Kit Downes
Vermillion
Kit Downes piano
Petter Eldh double bass
James Maddren drums
Recorded May/June 2021
Auditorio Stelio Molo RSI, Lugano
Engineer: Stefano Amerio
Cover photo: Fotini Potamia
Produced by Manfred Eicher
Release date: February 11, 2021
On Vermillion, pianist Kit Downes continues guiding his chisel along ECM’s burnished surface. With bassist Petter Eldh and drummer James Maddren, he presents a mixture of ripe and freshly planted tunes, giving himself over to unforeseen impulses.

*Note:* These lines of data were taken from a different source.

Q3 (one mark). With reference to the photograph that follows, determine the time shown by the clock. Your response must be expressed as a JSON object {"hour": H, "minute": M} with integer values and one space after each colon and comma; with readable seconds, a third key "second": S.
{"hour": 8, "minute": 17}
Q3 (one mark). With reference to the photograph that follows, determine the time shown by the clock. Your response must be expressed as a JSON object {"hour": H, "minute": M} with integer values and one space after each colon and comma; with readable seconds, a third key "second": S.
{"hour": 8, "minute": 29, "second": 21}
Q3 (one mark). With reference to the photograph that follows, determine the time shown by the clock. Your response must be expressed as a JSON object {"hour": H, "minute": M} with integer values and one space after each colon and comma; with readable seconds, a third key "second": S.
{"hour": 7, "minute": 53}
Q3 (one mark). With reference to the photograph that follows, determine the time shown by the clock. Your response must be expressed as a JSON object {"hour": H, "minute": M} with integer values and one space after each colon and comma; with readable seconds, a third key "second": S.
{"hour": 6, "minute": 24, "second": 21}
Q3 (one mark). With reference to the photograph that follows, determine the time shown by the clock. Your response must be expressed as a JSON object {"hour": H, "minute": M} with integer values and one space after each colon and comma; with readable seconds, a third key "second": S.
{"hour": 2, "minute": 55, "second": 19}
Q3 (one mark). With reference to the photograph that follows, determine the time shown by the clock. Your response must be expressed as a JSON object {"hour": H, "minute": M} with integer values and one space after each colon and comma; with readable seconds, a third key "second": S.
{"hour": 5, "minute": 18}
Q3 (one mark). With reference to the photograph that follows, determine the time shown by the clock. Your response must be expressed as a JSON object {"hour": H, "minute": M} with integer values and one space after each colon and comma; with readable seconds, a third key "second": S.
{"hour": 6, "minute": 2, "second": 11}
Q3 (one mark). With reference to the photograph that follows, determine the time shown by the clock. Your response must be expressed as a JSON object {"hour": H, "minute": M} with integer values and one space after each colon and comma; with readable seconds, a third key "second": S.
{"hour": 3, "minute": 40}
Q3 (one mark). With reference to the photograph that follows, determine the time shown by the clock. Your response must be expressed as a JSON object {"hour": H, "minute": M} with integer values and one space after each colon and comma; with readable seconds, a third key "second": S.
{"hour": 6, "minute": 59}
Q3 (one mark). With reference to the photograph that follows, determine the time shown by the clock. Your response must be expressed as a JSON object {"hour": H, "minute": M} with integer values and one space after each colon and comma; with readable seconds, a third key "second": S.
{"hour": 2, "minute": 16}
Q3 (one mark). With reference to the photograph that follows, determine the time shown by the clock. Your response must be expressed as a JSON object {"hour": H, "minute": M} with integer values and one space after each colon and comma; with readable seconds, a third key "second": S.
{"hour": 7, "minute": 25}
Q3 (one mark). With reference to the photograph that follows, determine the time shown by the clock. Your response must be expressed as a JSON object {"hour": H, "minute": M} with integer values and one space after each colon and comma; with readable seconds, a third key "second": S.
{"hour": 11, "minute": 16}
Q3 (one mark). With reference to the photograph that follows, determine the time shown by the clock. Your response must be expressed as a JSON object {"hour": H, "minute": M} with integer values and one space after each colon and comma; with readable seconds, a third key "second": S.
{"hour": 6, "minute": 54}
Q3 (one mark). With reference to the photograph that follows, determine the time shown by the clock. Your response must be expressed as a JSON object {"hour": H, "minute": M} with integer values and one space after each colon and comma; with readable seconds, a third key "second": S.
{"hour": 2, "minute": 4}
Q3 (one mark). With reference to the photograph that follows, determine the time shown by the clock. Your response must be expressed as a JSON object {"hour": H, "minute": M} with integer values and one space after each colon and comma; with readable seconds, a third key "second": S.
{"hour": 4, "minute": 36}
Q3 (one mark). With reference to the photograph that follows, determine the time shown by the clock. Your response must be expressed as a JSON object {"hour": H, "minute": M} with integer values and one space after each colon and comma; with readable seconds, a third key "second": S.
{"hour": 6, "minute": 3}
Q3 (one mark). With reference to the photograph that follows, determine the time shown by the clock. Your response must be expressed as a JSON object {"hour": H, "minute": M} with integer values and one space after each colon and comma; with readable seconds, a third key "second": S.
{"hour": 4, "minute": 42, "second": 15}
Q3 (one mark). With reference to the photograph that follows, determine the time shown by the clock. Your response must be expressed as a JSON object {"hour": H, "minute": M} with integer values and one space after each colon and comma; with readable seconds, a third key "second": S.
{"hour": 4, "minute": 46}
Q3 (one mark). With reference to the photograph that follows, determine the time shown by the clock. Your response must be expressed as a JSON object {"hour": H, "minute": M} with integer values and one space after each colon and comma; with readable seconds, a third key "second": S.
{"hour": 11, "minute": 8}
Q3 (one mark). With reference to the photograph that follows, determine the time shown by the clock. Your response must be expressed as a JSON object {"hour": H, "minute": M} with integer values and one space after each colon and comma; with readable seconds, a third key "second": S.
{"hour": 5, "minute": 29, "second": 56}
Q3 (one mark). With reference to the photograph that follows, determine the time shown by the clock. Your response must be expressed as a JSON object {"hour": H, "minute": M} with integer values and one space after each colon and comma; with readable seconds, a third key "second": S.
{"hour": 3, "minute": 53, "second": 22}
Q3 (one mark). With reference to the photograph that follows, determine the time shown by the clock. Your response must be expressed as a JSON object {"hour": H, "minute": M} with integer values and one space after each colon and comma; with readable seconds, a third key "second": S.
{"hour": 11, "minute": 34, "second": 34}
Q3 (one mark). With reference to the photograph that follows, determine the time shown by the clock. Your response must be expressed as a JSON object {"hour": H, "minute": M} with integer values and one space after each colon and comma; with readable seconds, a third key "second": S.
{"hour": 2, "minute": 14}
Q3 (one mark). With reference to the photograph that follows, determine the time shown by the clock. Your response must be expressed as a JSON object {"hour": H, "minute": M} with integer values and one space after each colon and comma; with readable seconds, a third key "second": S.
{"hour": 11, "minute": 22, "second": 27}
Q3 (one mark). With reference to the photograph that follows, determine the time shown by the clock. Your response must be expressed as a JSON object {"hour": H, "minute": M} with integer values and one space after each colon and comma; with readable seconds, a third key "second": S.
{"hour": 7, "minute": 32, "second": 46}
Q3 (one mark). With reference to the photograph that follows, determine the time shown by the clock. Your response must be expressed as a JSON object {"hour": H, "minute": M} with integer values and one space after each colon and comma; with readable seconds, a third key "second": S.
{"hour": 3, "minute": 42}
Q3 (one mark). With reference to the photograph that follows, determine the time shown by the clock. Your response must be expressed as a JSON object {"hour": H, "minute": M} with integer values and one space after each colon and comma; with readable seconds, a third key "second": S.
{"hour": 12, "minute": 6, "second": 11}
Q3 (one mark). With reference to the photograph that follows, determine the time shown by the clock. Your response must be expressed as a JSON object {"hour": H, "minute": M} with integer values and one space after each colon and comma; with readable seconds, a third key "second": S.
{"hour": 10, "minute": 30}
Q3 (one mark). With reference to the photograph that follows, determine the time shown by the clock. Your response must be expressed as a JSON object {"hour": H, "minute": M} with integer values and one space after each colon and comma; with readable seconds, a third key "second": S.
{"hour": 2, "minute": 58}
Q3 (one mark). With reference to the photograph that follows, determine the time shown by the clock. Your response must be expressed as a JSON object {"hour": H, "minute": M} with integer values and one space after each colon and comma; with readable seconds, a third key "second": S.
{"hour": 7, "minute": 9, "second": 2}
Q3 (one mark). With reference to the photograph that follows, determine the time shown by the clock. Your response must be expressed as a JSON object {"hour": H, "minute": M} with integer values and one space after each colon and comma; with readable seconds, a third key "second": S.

Downes and Eldh contribute five tunes apiece. The bandleader tries on outfits of various abstractions, finding each to be sleek and unrestrictive. The sound forged on “Minus Monks,” the album’s opener, is arboreal in its shade-providing abilities. Movements between colors, times, and places feel effortless beneath Downes’s fingertips. Paying homage to pianist John Taylor, he continues down that path of reverence with a sound that pushes as much as pulls. “Sister, Sister” takes an opposite approach, opening with exact measurements before tessellating into off-kilter rhythms, wherein his expressive body can flex without tripping over itself. It takes up no more space than it needs to, whispering its mantras of care only to those who ask to hear them. Such empathy can be hard to come by in a pandemic-scarred world, and it is a welcome gift. Further grace abounds in “Seceda” and “Bobbl’s Song.” In these, the trio shifts from wide-angle shots to close-ups, rendering the ears projection screens for the lives of others. Its breezy sentience finds solace in “Rolling Thunder” (Downes), wispy as clouds stretched translucent by the wind.
Alongside these graded plateaus, Eldh juxtaposes geometric rock formations. “Plus Puls” embraces quietly propulsive pianism while the rhythm section experiments with phonemes like a child rolling possibilities of meaning around in the brain. The upbeat fibrillations of “Sandilands” carry over that verve as its composer runs through a field of leaves without stepping on a single one of them. “Waders” is a high point for the trio’s organic changes, which do nothing to betray the difficulty of this music, rendered smooth as glass. What begins as an almost hesitant blues in “Class Fails” turns into a forthright exclamation of learning the hard way, leaving “Math Amager” to solve the Rubik’s cube of its self-regard.
In listening to Vermillion for the first time, I am moved by how these musicians treat light. Bright as our nearest star is, they manage to put a stained-glass window between it and us. This is most evident in their concluding rendition of Jim Hendrix’s “Castles Made of Sand,” an ode to the crumbling idols we call politics. If these reflections seem somber, it is only because those who’ve seen enough of life never stop drawing lines of awareness to the sun behind the clouds. There is always more to hope for.